Plastic surgeon’s brain-sensing prosthetics work – Fast forwarded with help of a grant from Frankel Innovation Initiative

December 9, 2020  //  FOUND IN: Our Employees,

For more than 12 years, Paul Cederna, M.D, chief of plastic surgery, Robert Oneal Professor of Plastic Surgery and professor of biomedical engineering, has been following one path after another in search of a way to control prosthetic devices so that patients can be provided with a prosthetic limb that can move and sense like a normal limb. 

Knowing that peripheral nerve signals are too tiny to capture or manipulate, he used his surgeon’s perspective to consider a new approach — using muscle contraction to amplify the peripheral nerve signals. With the help of a team of biomedical, design and mechanical engineers, as well as other scientists, the Regenerative Peripheral Nerve Interface (RPNI) approach was born.

“By developing these peripheral nerve interfaces, we have been able to improve prosthetic control and provide sensory feedback from prosthetic limbs to the patient’s brain,” Cederna said. “We have also been able to improve phantom pain and neuroma pain with RPNIs in patients with limb loss.”

Now a new grant from the Frankel Innovation Initiative, administered by Fast Forward Medical Innovation (FFMI) in the U-M Medical School Office of Research, will propel his project to the next level. The fund is a generous gift from the Maxine and Stuart Frankel Foundation, and is designed to support research and development of transformative and life-saving therapies at Michigan Medicine. It will help to rapidly accelerate development of Cederna’s research, and ultimately transform the lives of those living with amputations.

Sharing ideas, solving problems

“This grant will help us to develop the technology we need to build a device that is totally implanted in the human body for motor control of the prosthesis using brain signals. This device will be like a really complicated cardiac pacemaker,” Cederna said. “This will allow people to feel and move their limb in a more natural way. This has never been done before. I’m grateful to the Frankels for funding this transformative program, as the Frankel Innovation Initiative offers the chance to create cutting-edge discoveries with groundbreaking impact.”

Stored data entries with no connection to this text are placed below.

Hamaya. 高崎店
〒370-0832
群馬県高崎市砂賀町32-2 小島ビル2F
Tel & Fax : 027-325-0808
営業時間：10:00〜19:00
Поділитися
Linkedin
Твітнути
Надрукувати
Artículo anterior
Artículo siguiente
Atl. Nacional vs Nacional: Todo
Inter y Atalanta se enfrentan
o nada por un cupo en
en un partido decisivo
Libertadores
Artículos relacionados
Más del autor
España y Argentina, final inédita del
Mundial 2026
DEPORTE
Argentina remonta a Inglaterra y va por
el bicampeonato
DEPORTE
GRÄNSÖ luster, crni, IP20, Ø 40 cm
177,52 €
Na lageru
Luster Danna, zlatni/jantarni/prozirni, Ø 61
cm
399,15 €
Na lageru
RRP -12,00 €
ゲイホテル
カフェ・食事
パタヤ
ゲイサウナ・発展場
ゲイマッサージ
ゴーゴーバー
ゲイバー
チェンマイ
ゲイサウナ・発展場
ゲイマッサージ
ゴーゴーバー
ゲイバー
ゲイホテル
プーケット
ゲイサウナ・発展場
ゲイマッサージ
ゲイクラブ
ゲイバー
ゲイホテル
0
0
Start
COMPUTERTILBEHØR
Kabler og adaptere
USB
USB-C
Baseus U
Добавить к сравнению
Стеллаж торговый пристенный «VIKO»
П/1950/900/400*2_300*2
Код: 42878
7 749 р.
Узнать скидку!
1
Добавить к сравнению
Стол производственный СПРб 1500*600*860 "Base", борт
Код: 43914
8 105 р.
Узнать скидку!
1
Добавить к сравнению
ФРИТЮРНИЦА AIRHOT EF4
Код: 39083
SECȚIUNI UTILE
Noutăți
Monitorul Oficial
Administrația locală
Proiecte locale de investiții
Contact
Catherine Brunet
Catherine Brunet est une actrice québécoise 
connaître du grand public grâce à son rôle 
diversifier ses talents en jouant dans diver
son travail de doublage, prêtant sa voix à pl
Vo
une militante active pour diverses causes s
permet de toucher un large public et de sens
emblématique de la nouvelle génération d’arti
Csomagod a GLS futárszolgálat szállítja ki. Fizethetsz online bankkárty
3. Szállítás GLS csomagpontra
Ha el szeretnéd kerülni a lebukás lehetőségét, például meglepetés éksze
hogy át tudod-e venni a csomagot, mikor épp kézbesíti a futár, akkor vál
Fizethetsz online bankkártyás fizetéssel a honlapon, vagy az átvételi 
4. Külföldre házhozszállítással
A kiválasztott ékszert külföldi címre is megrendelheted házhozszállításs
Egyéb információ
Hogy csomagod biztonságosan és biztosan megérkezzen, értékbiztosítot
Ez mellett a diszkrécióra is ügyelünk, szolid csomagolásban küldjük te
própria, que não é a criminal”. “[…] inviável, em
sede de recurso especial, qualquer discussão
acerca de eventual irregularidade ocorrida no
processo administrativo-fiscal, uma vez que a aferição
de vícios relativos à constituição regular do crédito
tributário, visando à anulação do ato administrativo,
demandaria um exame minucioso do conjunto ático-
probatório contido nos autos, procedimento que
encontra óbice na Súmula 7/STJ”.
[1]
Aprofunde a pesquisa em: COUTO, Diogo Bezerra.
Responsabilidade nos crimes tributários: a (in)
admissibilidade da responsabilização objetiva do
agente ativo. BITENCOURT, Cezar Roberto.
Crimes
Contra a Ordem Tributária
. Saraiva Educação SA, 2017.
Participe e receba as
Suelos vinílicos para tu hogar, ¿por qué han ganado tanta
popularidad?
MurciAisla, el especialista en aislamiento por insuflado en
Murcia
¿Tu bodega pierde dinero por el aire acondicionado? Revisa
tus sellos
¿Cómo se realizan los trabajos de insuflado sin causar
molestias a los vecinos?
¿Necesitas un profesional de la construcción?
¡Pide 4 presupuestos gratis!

It’s been a long road of trial and error to reach this point of discovery, but, according to Cederna, that is exactly what innovation is all about.

“People say ‘winners never quit,’ but that’s not true. Winners quit all the time. A real winner knows when to quit at the right time,” Cederna said. “They know it’s important to fail early, recognize you’ve taken a wrong path, stop and consider a new path.”

He credits the creative, collaborative nature of the team for the project’s success.

“The more people involved in a solution the better. The more you listen to every team member, the better. We were able to share our discoveries and do great things,” he said, adding, “I think the era of the closed door laboratory is over. When you bring a team together and share ideas, that is when big problems get solved.”

When asked why this work is so important, Cederna explained: “There are nearly 2 million people living with limb loss in the United States. Think of the impact we can have on those people. We have tried to make artificial limbs for people forever, to allow them to become gainfully employed and live their lives normally, but it is almost 2021 and so many people are still using hooks. We have to do better than that. “Think of how it feels to hold your child’s hand. Imagine how that would feel for those people to have that sensation again. We could help so many people.”